At first sight, this may suggest a policy success with local benefits. Yet the case of SRPD in Bromont does not stand up to detailed scrutiny from a regional development perspective. The dominant drivers are industrial and geopolitical in nature, while place-based arguments are mobilised more as legitimising narrative than as substantive objective. Indeed, the promise of broader development outcomes is part of the discourse, but for many actors it remains uncertain whether the zone will really generate regional benefits. One interviewee put it succinctly:

“We have been here 50 years. … Despite the presence of two major firms and of C2MI, one can’t say that we have developed a flourishing zone. So … if, say, in the next five years we really, really, attain a new level of development, then it will prove that the zone really did it. Because ‘nature’ didn’t manage it alone over 50 years..”

Regional Outcomes and Narratives

As such, the case of Bromont shows both promise and tension. On the one hand, new investments may strengthen Canada’s position in global semiconductor supply chains, expand research capacity, and may attract additional start-ups. On the other hand, they also bring challenges. Bromont is already a relatively prosperous community, and the influx of new investments adds pressure to an area that faces acute labour and housing shortages and strained infrastructure. Surrounding municipalities risk carrying many of the costs without sharing in the additional tax revenues.

= DATA SEGMENT =
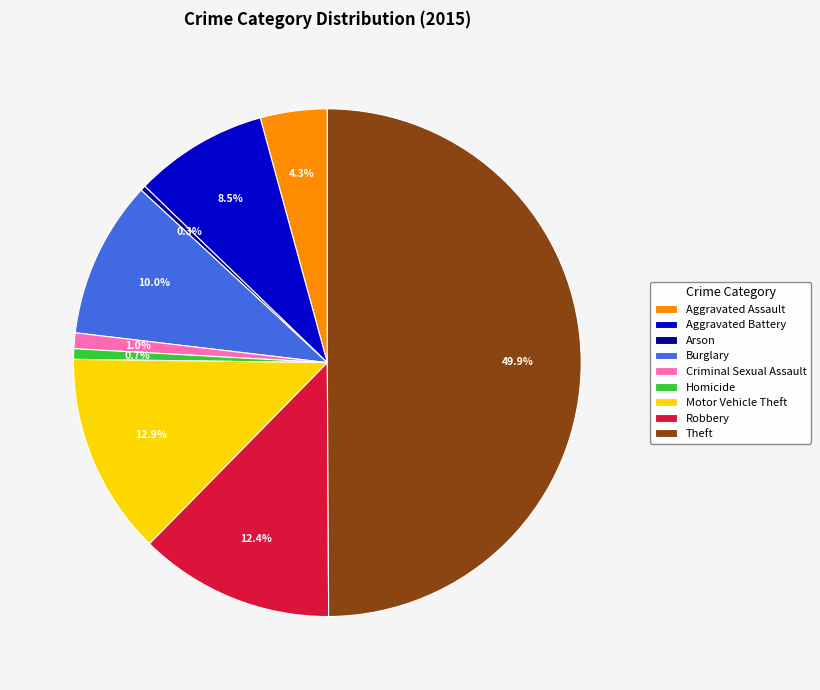

Combined, what portion of the pie is Theft and Motor Vehicle Theft?

62.8%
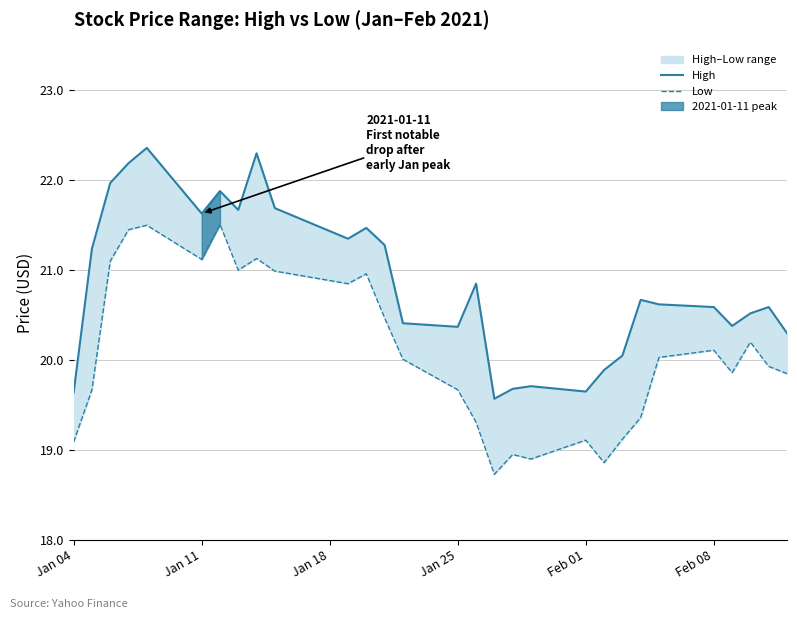

Which series has the largest range (max minus min)?

High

= JOB ITEM =
Return the passage above on the Bromont zone and regional development word for word, in full.

= WRITTEN REPLY =
At first sight, this may suggest a policy success with local benefits. Yet the case of SRPD in Bromont does not stand up to detailed scrutiny from a regional development perspective. The dominant drivers are industrial and geopolitical in nature, while place-based arguments are mobilised more as legitimising narrative than as substantive objective. Indeed, the promise of broader development outcomes is part of the discourse, but for many actors it remains uncertain whether the zone will really generate regional benefits. One interviewee put it succinctly:

“We have been here 50 years. … Despite the presence of two major firms and of C2MI, one can’t say that we have developed a flourishing zone. So … if, say, in the next five years we really, really, attain a new level of development, then it will prove that the zone really did it. Because ‘nature’ didn’t manage it alone over 50 years..”

Regional Outcomes and Narratives

As such, the case of Bromont shows both promise and tension. On the one hand, new investments may strengthen Canada’s position in global semiconductor supply chains, expand research capacity, and may attract additional start-ups. On the other hand, they also bring challenges. Bromont is already a relatively prosperous community, and the influx of new investments adds pressure to an area that faces acute labour and housing shortages and strained infrastructure. Surrounding municipalities risk carrying many of the costs without sharing in the additional tax revenues.